The Lady of the Lake by Andrzej Sapkowski is the fifth novel of The Witcher. It is epic fantasy.
I have a weakness for The Witcher novels, they are consuming to the point the rest of the world disappears This novel was no different, I ignored all but the necessities and taking out the puppy to read this installment in two days. Normal Witcher novels involve lots of action, monsters, and good triumphing over evil. This novel is somewhat different. The writing style is different in this novel, it is very much the story intended to wrap things up and conclude the series. Then there is the little blurb at the conclusion of the story announcing the next book release in Summer 2018.
The book reduced me to tears, great sobbing tears. I won’t spoil it but it was heart breaking. We all know the myth, the legend of the lady of the lake so we come into the novel with expectations. Our normally Slavic fantasy novel this time opens with a very Anglo myth with Ciri emerging from a lake and being immediately mistaken for the proverbial Lady of the Lake.

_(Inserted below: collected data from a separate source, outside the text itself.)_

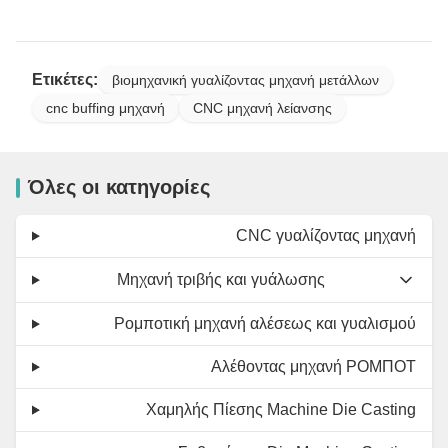
Ετικέτες:
βιομηχανική γυαλίζοντας μηχανή μετάλλων
cnc buffing μηχανή
CNC μηχανή λείανσης
Όλες οι κατηγορίες
CNC γυαλίζοντας μηχανή
Μηχανή τριβής και γυάλωσης
Ρομποτική μηχανή αλέσεως και γυαλισμού
Αλέθοντας μηχανή ΡΟΜΠΟΤ
Χαμηλής Πίεσης Machine Die Casting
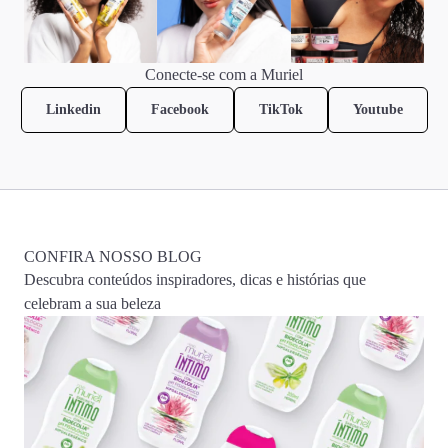
Conecte-se com a Muriel
Linkedin
Facebook
TikTok
Youtube
CONFIRA NOSSO BLOG
Descubra conteúdos inspiradores, dicas e histórias que
celebram a sua beleza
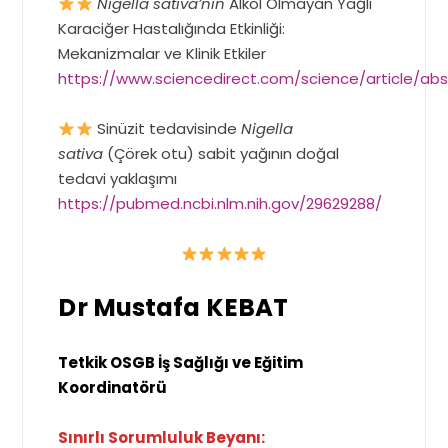
Nigella sativa’nın
Alkol Olmayan Yağlı
Karaciğer Hastalığında Etkinliği:
Mekanizmalar ve Klinik Etkiler
https://www.sciencedirect.com/science/article/abs
Sinüzit tedavisinde
Nigella
sativa
(Çörek otu) sabit yağının doğal
tedavi yaklaşımı
https://pubmed.ncbi.nlm.nih.gov/29629288/
Dr Mustafa KEBAT
Tetkik OSGB İş Sağlığı ve Eğitim
Koordinatörü
Sınırlı Sorumluluk Beyanı:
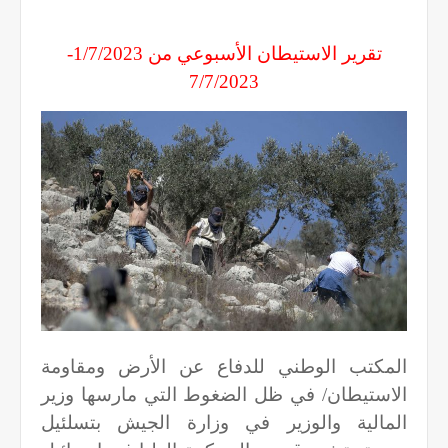
تقرير الاستيطان الأسبوعي من 1/7/2023-
7/7/2023
المكتب الوطني للدفاع عن الأرض ومقاومة
الاستيطان/ في ظل الضغوط التي مارسها وزير
المالية والوزير في وزارة الجيش بتسلئيل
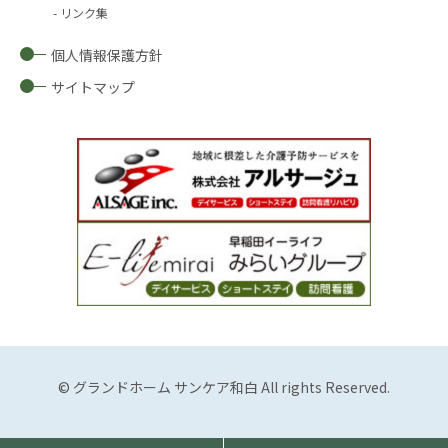
リンク集
個人情報保護方針
サイトマップ
© グランドホーム サンケア和白 All rights Reserved.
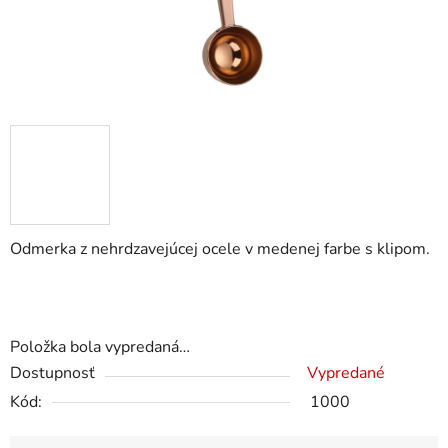
Odmerka z nehrdzavejúcej ocele v medenej farbe s klipom.
Položka bola vypredaná…
Dostupnosť
Vypredané
Kód:
1000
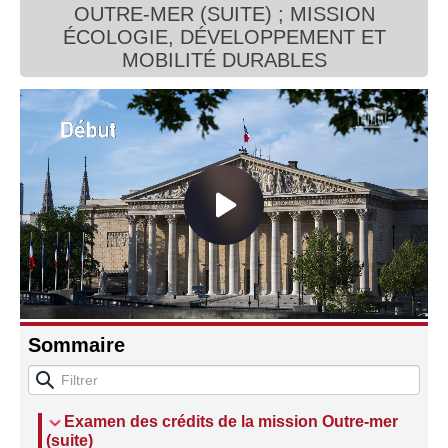
OUTRE-MER (SUITE) ; MISSION
Connaissance, Histoire
ÉCOLOGIE, DÉVELOPPEMENT ET
MOBILITÉ DURABLES
Autres
Sommaire
Examen des crédits de la mission Outre-mer
(suite)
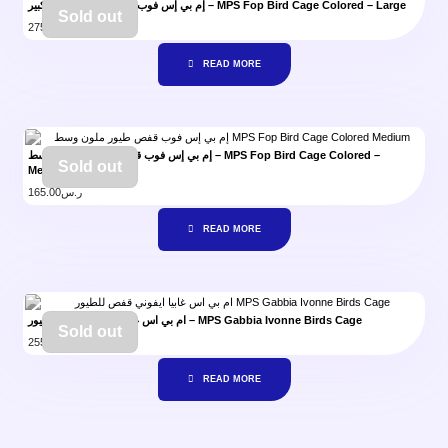
إم بي إس فوب قفص طيور ملون – كبير – MPS Fop Bird Cage Colored – Large
Sold out
275.00
ر.س
READ MORE
إم بي إس فوب قفص طيور ملون – وسط – MPS Fop Bird Cage Colored –
Sold out
Medium
165.00
ر.س
READ MORE
ام بي اس غابيا ايفوني قفص للطيور – MPS Gabbia Ivonne Birds Cage
Sold out
255.00
ر.س
READ MORE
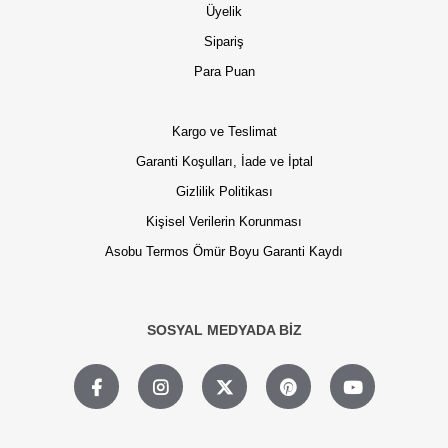
Üyelik
Sipariş
Para Puan
Kargo ve Teslimat
Garanti Koşulları, İade ve İptal
Gizlilik Politikası
Kişisel Verilerin Korunması
Asobu Termos Ömür Boyu Garanti Kaydı
SOSYAL MEDYADA BİZ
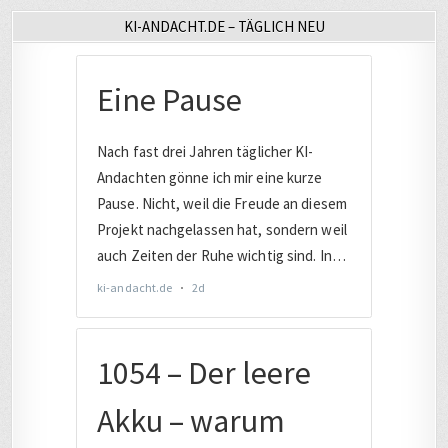
KI-ANDACHT.DE – TÄGLICH NEU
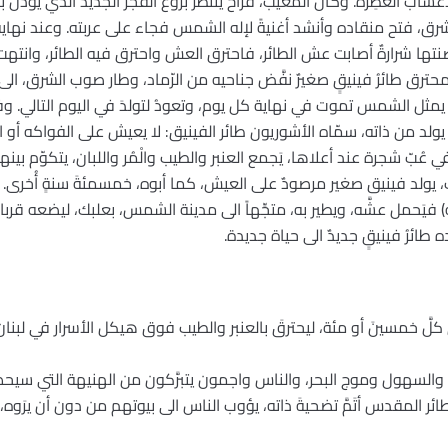
أعشاب العَطِرة. وكان الْمغيب، فراح ينتظر بزوغ الفجر الجديد الذي يؤذ
رق، فتح منقاده وأنشد أغنيةً لإله الشمس فجاء على عربته. وعند نهاية 
ها شرارةٌ أصابت عش الطائر، فاحترق العش واحترق فيه الطائر، وانتهت بذل
الْمحترق طائرُ فينيقٍ صغيرٌ نفَّض جناحيه من الرّماد، وطار صوب الشرق، ال
 يمثل الشمس تموت في نهاية كل يوم، وتعودُ لتولدَ في اليوم التالي. وفي 
حداً يولد من ذاته، سمّاه الأشوريون طائر الفينيق: لا يعيش على الفواكه أو 
ُبّ شجرة عند أعلاها، يَجمع العنبر والطيب والْمُر واللبان، يتكوّم بينها
ب، يولد فينيق صغير مرصودٌ على العيش، كما أبوه، خمسمئةَ سنةٍ أُخرى. و
يَحمل عشَّه، ويطير به، متجِّهاً الى مدينة الشمس، بعلبك، ليضعه قربا
ه طائرُ فينيقٍ جديدٌ الى حياة جديدة.
 خمسينَ أو مئة، ليحترقَ بالعنبر والطيب فوق هيكل الأسرار في لبنان. وب
والسهول وموج البحر، والناس واجمون يتبرَّكون من الهنيهة التي سيحط ف
لطائر المقدس أتَمَّ تضحيةَ ذاته، يؤوب الناس الى بيوتهم من دون أن يرَوه، ف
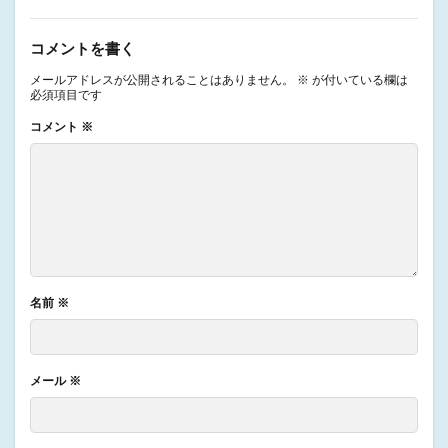
コメントを書く
メールアドレスが公開されることはありません。
※
が付いている欄は
必須項目です
コメント
※
名前
※
メール
※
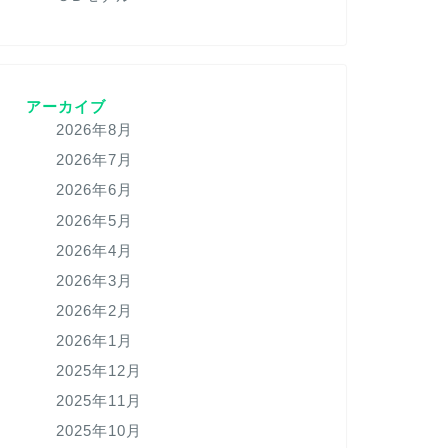
アーカイブ
2026年8月
2026年7月
2026年6月
2026年5月
2026年4月
2026年3月
2026年2月
2026年1月
2025年12月
2025年11月
2025年10月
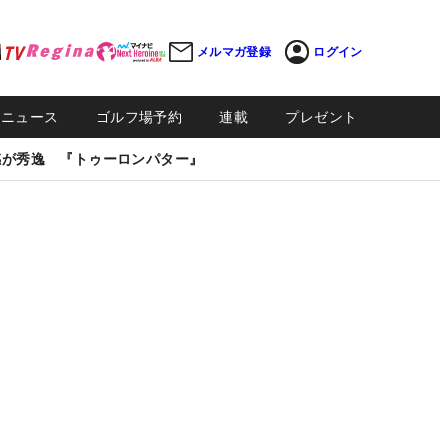
メルマガ登録
ログイン
Sニュース
ゴルフ場予約
連載
プレゼント
感が秀逸 『トゥーロンパター』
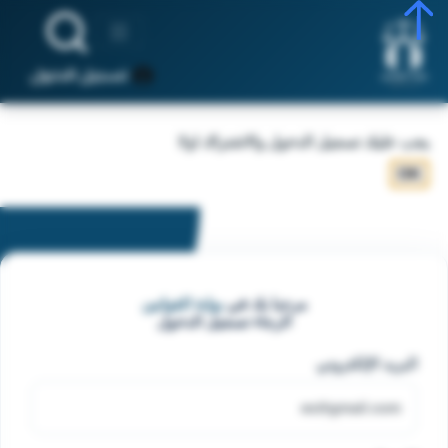
تسجيل الدخول
يجب عليك تسجيل الدخول والاشتراك اولا
OK
مرحبا بك في
بوابة القوانين
الرجاء تسجيل الدخول
البريد الإلكتروني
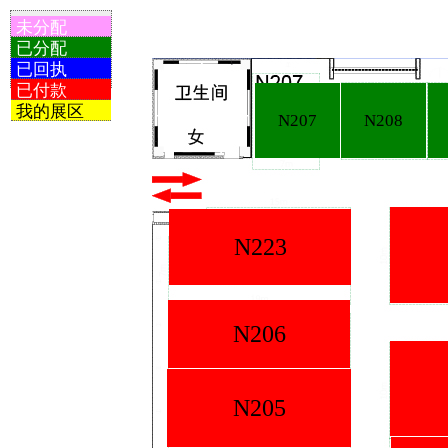
未分配
已分配
已回执
已付款
我的展区
N207
N208
N223
N206
N205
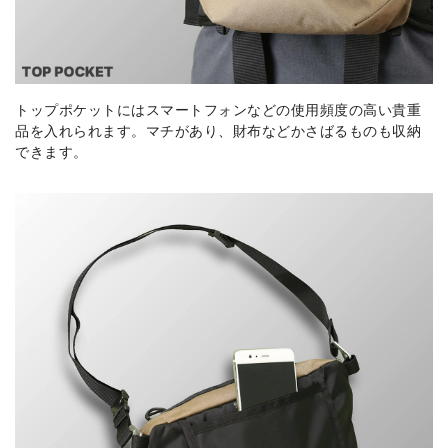
トップポケットにはスマートフォンなどの使用頻度の高い貴重
品を入れられます。マチがあり、財布などかさばるものも収納
できます。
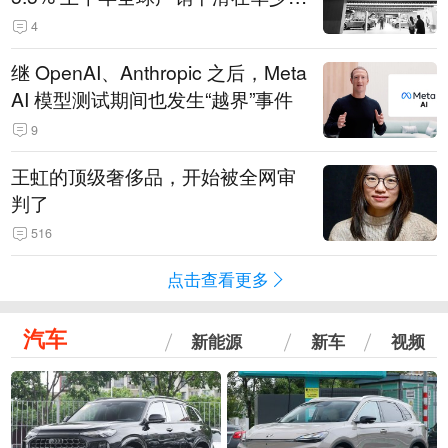
14.3万辆
4
继 OpenAI、Anthropic 之后，Meta
AI 模型测试期间也发生“越界”事件
9
王虹的顶级奢侈品，开始被全网审
判了
516
点击查看更多
汽车
新能源
新车
视频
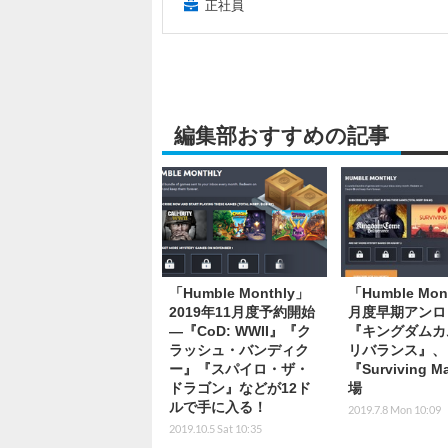
正社員
編集部おすすめの記事
「Humble Monthly」
「Humble Mon
2019年11月度予約開始
月度早期アンロ
―『CoD: WWII』『ク
『キングダムカ
ラッシュ・バンディク
リバランス』、
ー』『スパイロ・ザ・
『Surviving 
ドラゴン』などが12ド
場
ルで手に入る！
2019.7.8 Mon 10:09
2019.10.5 Sat 10:35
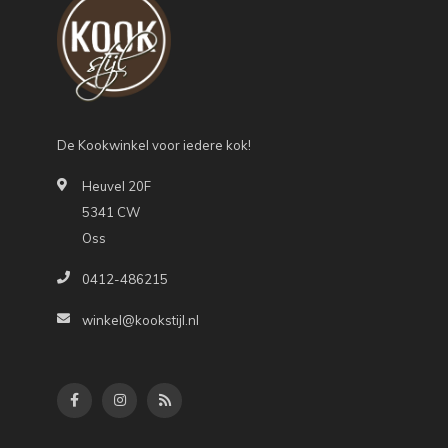
De Kookwinkel voor iedere kok!
Heuvel 20F
5341 CW
Oss
0412-486215
winkel@kookstijl.nl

And then suddenly the reader is thrust into a pair of new characters that know Geralt, Ciri, and friends as characters of legend only.
The novel is written very differently from the rest. The juxtaposition between “reality” of the new characters and the “legend” of The Witcher changes the entire character of the story. The reader is forced into deciding which story they want to invest themselves in, the new and somewhat awkward or the old and familiar. It is possible to invest in both, but one will always intrude on the other. I admit, I invested in the later with the former being only mildly interesting to me.
I loved the book. It was a departure from the previous four but in no sense did it detract from the story. The reader is definitely left with the impression that this was the last book in the series. I didn’t close the book aching for more, things were pretty neatly wrapped up. Don’t get me wrong, I’m ecstatic there is a new book next year.
Five out of five stars for being true to itself while being different. Beautifully written and translated, engaging and compelling characters, rich scenery, and epic storytelling.